### AIM OF THE TASK:
Text in the records must be reproduced exactly, and pictures must be skipped.

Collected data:
╭──
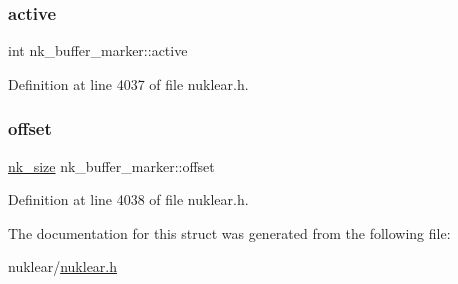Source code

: \subsubsection{\texorpdfstring{active}{active}}
{\footnotesize\ttfamily int nk\+\_\+buffer\+\_\+marker\+::active}



Definition at line 4037 of file nuklear.\+h.

\mbox{\label{structnk__buffer__marker_a225c3628eb1e93f2400496110c4bd87a}} 
\subsubsection{\texorpdfstring{offset}{offset}}
{\footnotesize\ttfamily \mbox{\hyperlink{nuklear_8h_a84c0fc50dec5501be327b33d41d9010c}{nk\+\_\+size}} nk\+\_\+buffer\+\_\+marker\+::offset}



Definition at line 4038 of file nuklear.\+h.



The documentation for this struct was generated from the following file\+:\begin{DoxyCompactItemize}
\item 
nuklear/\mbox{\hyperlink{nuklear_8h}{nuklear.\+h}}\end{DoxyCompactItemize}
╰──
### RESULT OF THE EXERCISE:
Source code

: \subsubsection{\texorpdfstring{active}{active}}
{\footnotesize\ttfamily int nk\+\_\+buffer\+\_\+marker\+::active}



Definition at line 4037 of file nuklear.\+h.

\mbox{\label{structnk__buffer__marker_a225c3628eb1e93f2400496110c4bd87a}} 
\subsubsection{\texorpdfstring{offset}{offset}}
{\footnotesize\ttfamily \mbox{\hyperlink{nuklear_8h_a84c0fc50dec5501be327b33d41d9010c}{nk\+\_\+size}} nk\+\_\+buffer\+\_\+marker\+::offset}



Definition at line 4038 of file nuklear.\+h.



The documentation for this struct was generated from the following file\+:\begin{DoxyCompactItemize}
\item 
nuklear/\mbox{\hyperlink{nuklear_8h}{nuklear.\+h}}\end{DoxyCompactItemize}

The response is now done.